Published: 12 February 2008

Abstract

Background

In real-time PCR, it is necessary to consider the efficiency of amplification (EA) of amplicons in order to determine initial target levels properly. EAs can be deduced from standard curves, but these involve extra effort and cost and may yield invalid EAs. Alternatively, EA can be extracted from individual fluorescence curves. Unfortunately, this is not reliable enough.

Results

Here we introduce simultaneous non-linear fitting to determine – without standard curves – an optimal common EA for all samples of a group. In order to adjust EA as a function of target fluorescence, and still to describe fluorescence as a function of cycle number, we use an iterative algorithm that increases fluorescence cycle by cycle and thus simulates the PCR process. A Gauss peak function is used to model the decrease of EA with increasing amplicon accumulation. Our approach was validated experimentally with hydrolysis probe or SYBR green detection with dilution series of 5 different targets. It performed distinctly better in terms of accuracy than standard curve, DART-PCR, and LinRegPCR approaches.
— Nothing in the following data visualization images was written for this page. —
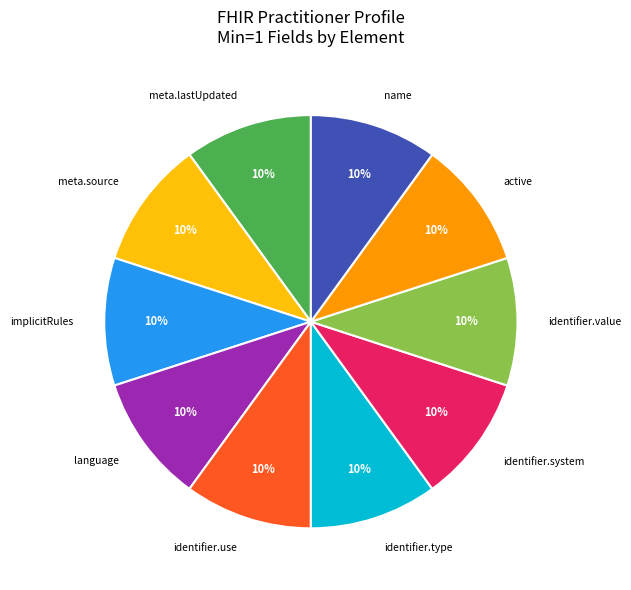

Is it true that identifier.system is 16% of the pie?

False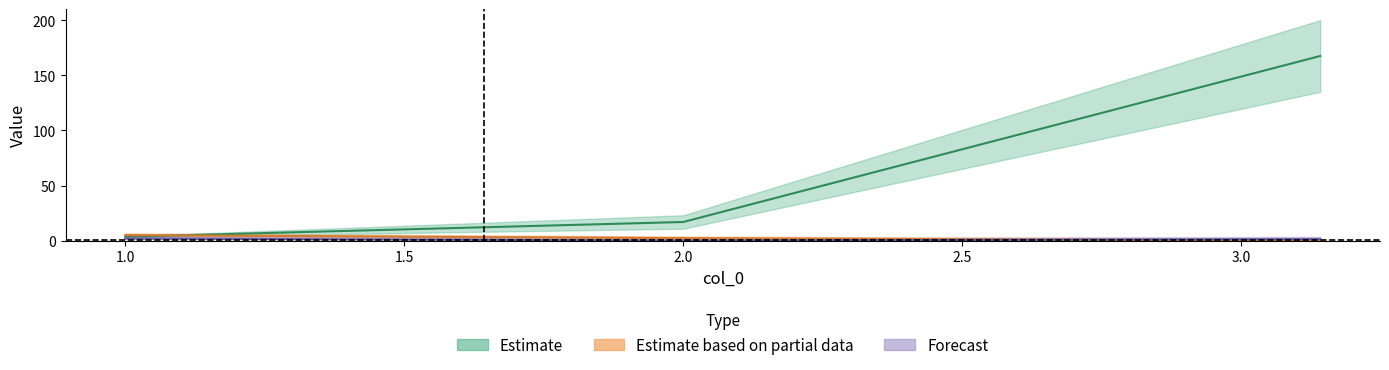

Where is the first local minimum for col_1?

2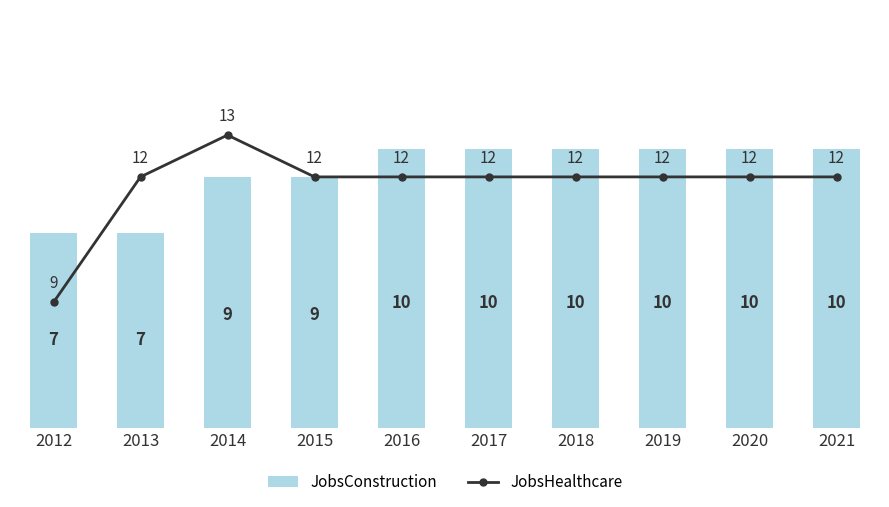

List the series in order of their overall mean, highest first.

JobsHealthcare, JobsConstruction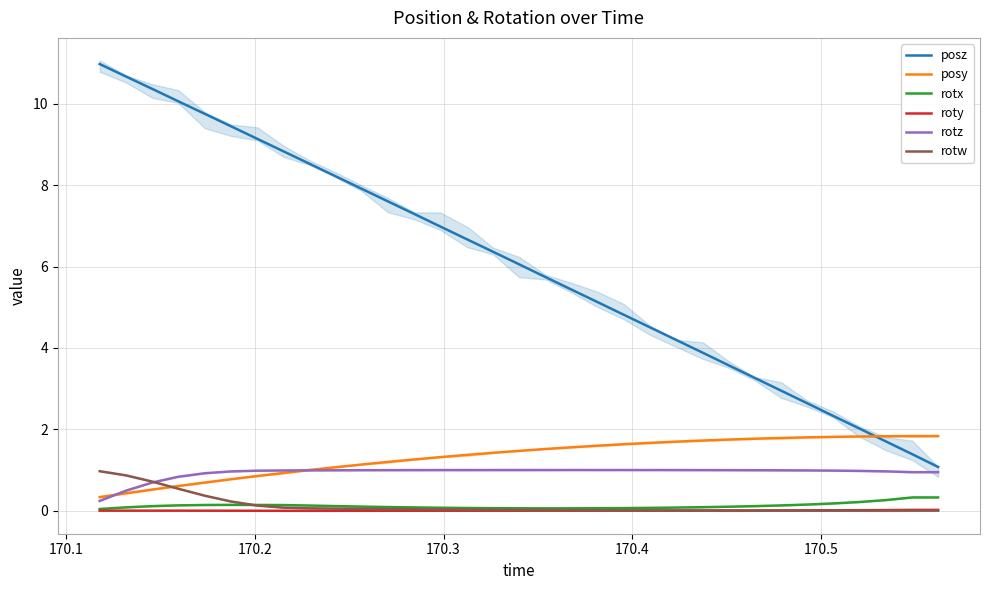

True or false: posy and rotx intersect in this chart.

False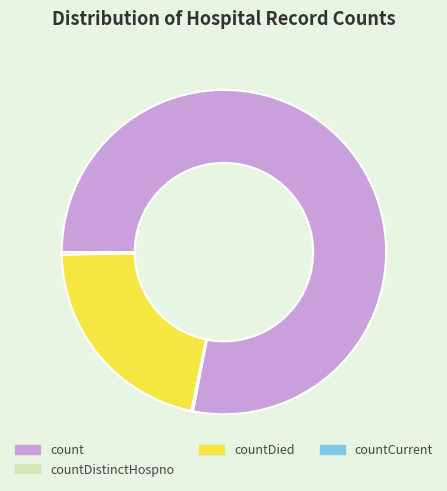

Is it true that count is 78% of the pie?

True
Based on reliable EAs, it was possible to detect that for some amplicons, extraordinary fluorescence (EA > 2.00) was generated with locked nucleic acid hydrolysis probes, but not with SYBR green.

Conclusion

In comparison to previously reported approaches that are based on the separate analysis of each curve and on modelling EA as a function of cycle number, our approach yields more accurate and precise estimates of relative initial target levels.